**ACTIVITY**
Each record should be copied exactly into the answer, and no picture should go with it.

**MATERIAL FOR THE TASK**
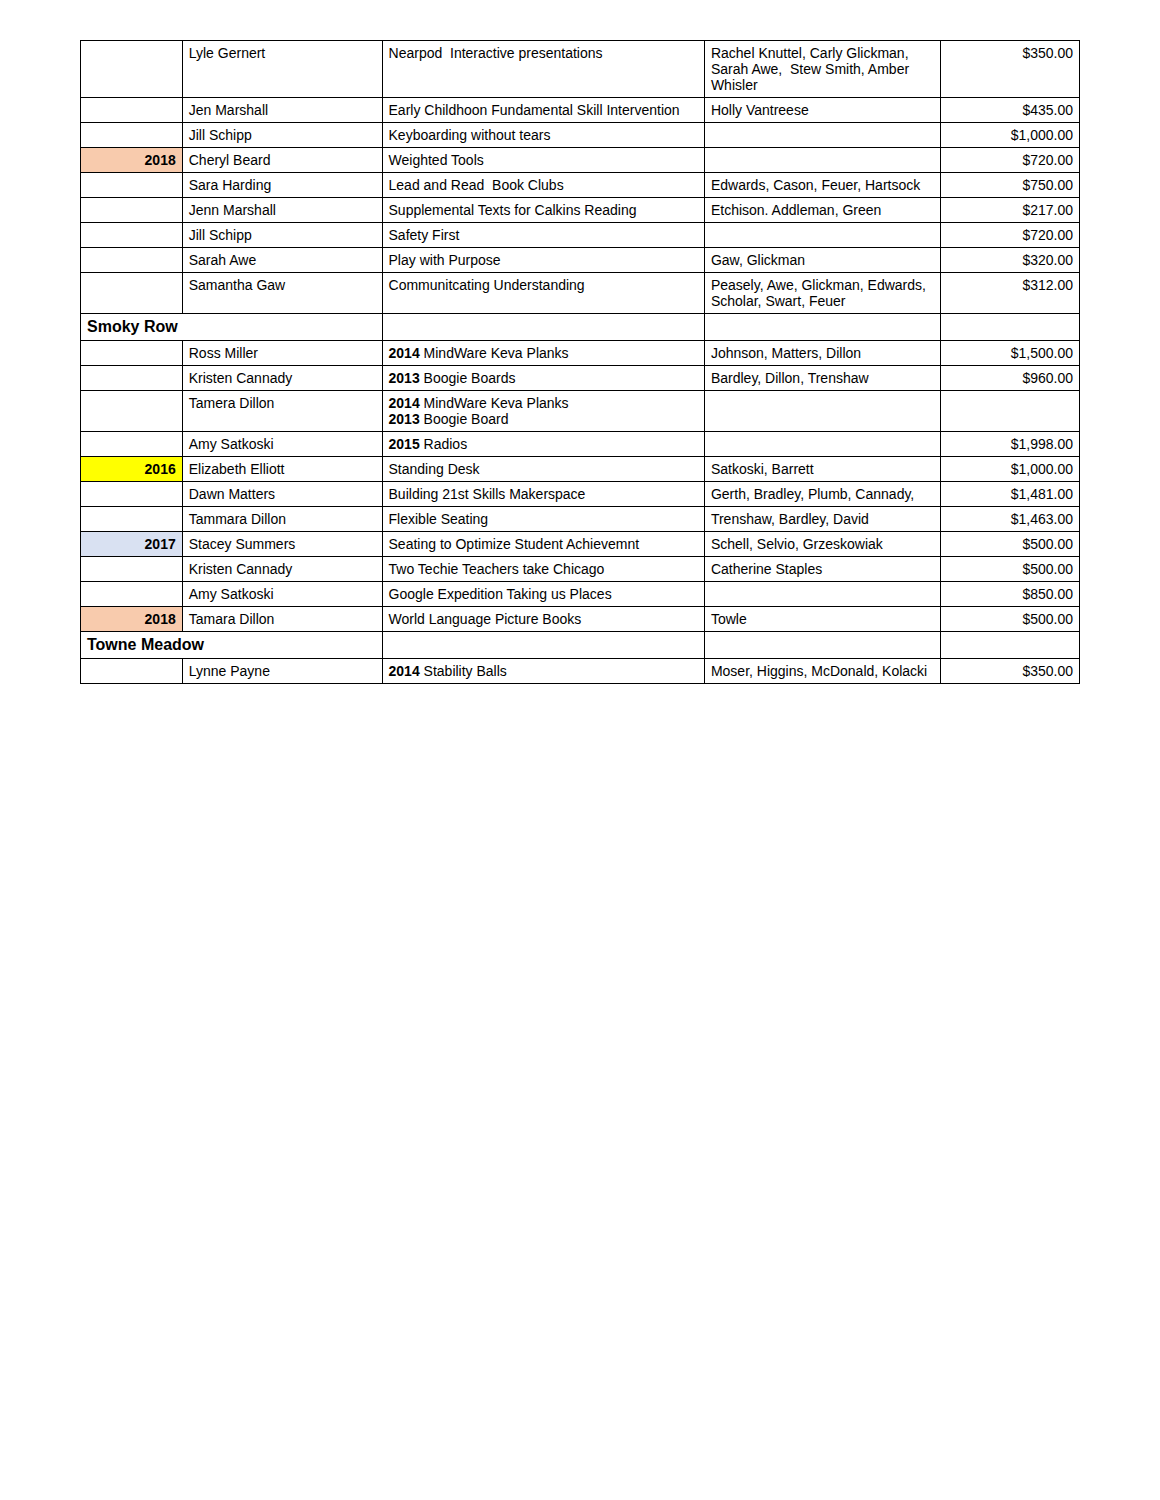| | Lyle Gernert | Nearpod Interactive presentations | Rachel Knuttel, Carly Glickman, Sarah Awe, Stew Smith, Amber Whisler | $350.00 |
| | Jen Marshall | Early Childhoon Fundamental Skill Intervention | Holly Vantreese | $435.00 |
| | Jill Schipp | Keyboarding without tears | | $1,000.00 |
| 2018 | Cheryl Beard | Weighted Tools | | $720.00 |
| | Sara Harding | Lead and Read Book Clubs | Edwards, Cason, Feuer, Hartsock | $750.00 |
| | Jenn Marshall | Supplemental Texts for Calkins Reading | Etchison. Addleman, Green | $217.00 |
| | Jill Schipp | Safety First | | $720.00 |
| | Sarah Awe | Play with Purpose | Gaw, Glickman | $320.00 |
| | Samantha Gaw | Communitcating Understanding | Peasely, Awe, Glickman, Edwards, Scholar, Swart, Feuer | $312.00 |
| Smoky Row | | | |
| | Ross Miller | 2014 MindWare Keva Planks | Johnson, Matters, Dillon | $1,500.00 |
| | Kristen Cannady | 2013 Boogie Boards | Bardley, Dillon, Trenshaw | $960.00 |
| | Tamera Dillon | 2014 MindWare Keva Planks 2013 Boogie Board | | |
| | Amy Satkoski | 2015 Radios | | $1,998.00 |
| 2016 | Elizabeth Elliott | Standing Desk | Satkoski, Barrett | $1,000.00 |
| | Dawn Matters | Building 21st Skills Makerspace | Gerth, Bradley, Plumb, Cannady, | $1,481.00 |
| | Tammara Dillon | Flexible Seating | Trenshaw, Bardley, David | $1,463.00 |
| 2017 | Stacey Summers | Seating to Optimize Student Achievemnt | Schell, Selvio, Grzeskowiak | $500.00 |
| | Kristen Cannady | Two Techie Teachers take Chicago | Catherine Staples | $500.00 |
| | Amy Satkoski | Google Expedition Taking us Places | | $850.00 |
| 2018 | Tamara Dillon | World Language Picture Books | Towle | $500.00 |
| Towne Meadow | | | |
| | Lynne Payne | 2014 Stability Balls | Moser, Higgins, McDonald, Kolacki | $350.00 |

**SOLUTION FOR THIS PROBLEM**
| | Lyle Gernert | Nearpod Interactive presentations | Rachel Knuttel, Carly Glickman, Sarah Awe, Stew Smith, Amber Whisler | $350.00 |
| | Jen Marshall | Early Childhoon Fundamental Skill Intervention | Holly Vantreese | $435.00 |
| | Jill Schipp | Keyboarding without tears | | $1,000.00 |
| 2018 | Cheryl Beard | Weighted Tools | | $720.00 |
| | Sara Harding | Lead and Read Book Clubs | Edwards, Cason, Feuer, Hartsock | $750.00 |
| | Jenn Marshall | Supplemental Texts for Calkins Reading | Etchison. Addleman, Green | $217.00 |
| | Jill Schipp | Safety First | | $720.00 |
| | Sarah Awe | Play with Purpose | Gaw, Glickman | $320.00 |
| | Samantha Gaw | Communitcating Understanding | Peasely, Awe, Glickman, Edwards, Scholar, Swart, Feuer | $312.00 |
| Smoky Row | | | |
| | Ross Miller | 2014 MindWare Keva Planks | Johnson, Matters, Dillon | $1,500.00 |
| | Kristen Cannady | 2013 Boogie Boards | Bardley, Dillon, Trenshaw | $960.00 |
| | Tamera Dillon | 2014 MindWare Keva Planks 2013 Boogie Board | | |
| | Amy Satkoski | 2015 Radios | | $1,998.00 |
| 2016 | Elizabeth Elliott | Standing Desk | Satkoski, Barrett | $1,000.00 |
| | Dawn Matters | Building 21st Skills Makerspace | Gerth, Bradley, Plumb, Cannady, | $1,481.00 |
| | Tammara Dillon | Flexible Seating | Trenshaw, Bardley, David | $1,463.00 |
| 2017 | Stacey Summers | Seating to Optimize Student Achievemnt | Schell, Selvio, Grzeskowiak | $500.00 |
| | Kristen Cannady | Two Techie Teachers take Chicago | Catherine Staples | $500.00 |
| | Amy Satkoski | Google Expedition Taking us Places | | $850.00 |
| 2018 | Tamara Dillon | World Language Picture Books | Towle | $500.00 |
| Towne Meadow | | | |
| | Lynne Payne | 2014 Stability Balls | Moser, Higgins, McDonald, Kolacki | $350.00 |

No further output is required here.